The Technology Innovation center also houses UAB’s Cheaha supercomputer, the fastest computer of its kind in the state and the data highway that connects researchers throughout the University of Alabama System.

“UAB has empowered our team to be agents of innovation, and now we have a world-class facility to help accelerate that innovation,” said Curtis Carver Jr., chief information officer. “This building is the result of a massive collaboration — one of the hallmarks of UAB — and represents a tangible and strategic investment in future innovation, in our people and in the support that our customers seek for years to come.”

The center also houses a data center, expandable technology infrastructure, fast university internet connectivity and colocation for UAB’s partners in distributed IT. According to UAB, powering the building’s data center is a cost-efficient Tesla Powerpack battery system which aims to help reduce their carbon footprint while increasing system reliability.

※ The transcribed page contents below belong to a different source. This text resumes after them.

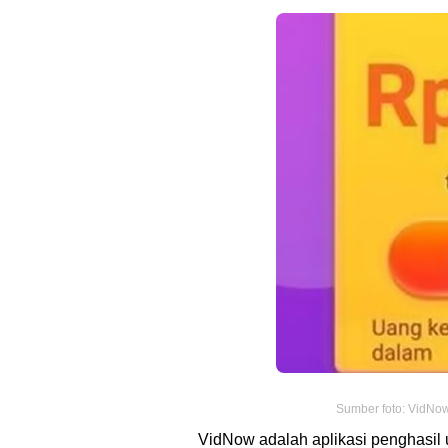
Sumber foto: VidNow
VidNow adalah aplikasi penghasil u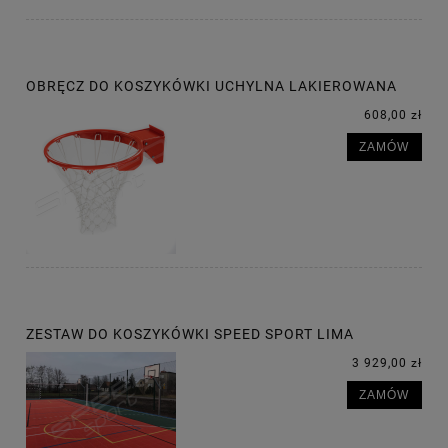
OBRĘCZ DO KOSZYKÓWKI UCHYLNA LAKIEROWANA
608,00 zł
ZAMÓW
ZESTAW DO KOSZYKÓWKI SPEED SPORT LIMA
3 929,00 zł
ZAMÓW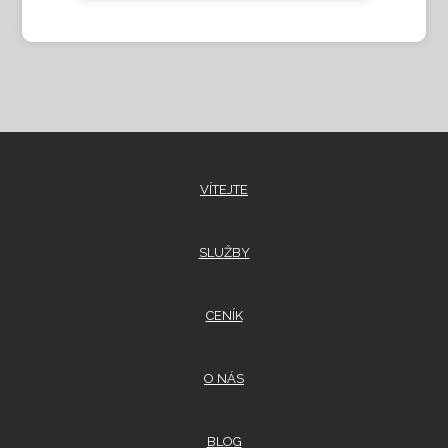
VÍTEJTE
SLUŽBY
CENÍK
O NÁS
BLOG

“UAB has a rich tradition of pursuing and achieving ambitious goals, and nowhere is that more apparent in recent years than in IT, as we continually become faster, bigger, and better — driven by exceptional talent and top technology, including a supercomputer that is the fastest in the state and among the fastest in the Southeast,” said Ray Watts, UAB’s president. “The Technology Innovation Center further accelerates campus-wide collaboration and innovation, academic success, and groundbreaking discoveries, and makes UAB and the UA System more competitive than ever, as we continue growing a robust, technology-based economy for our region and state.”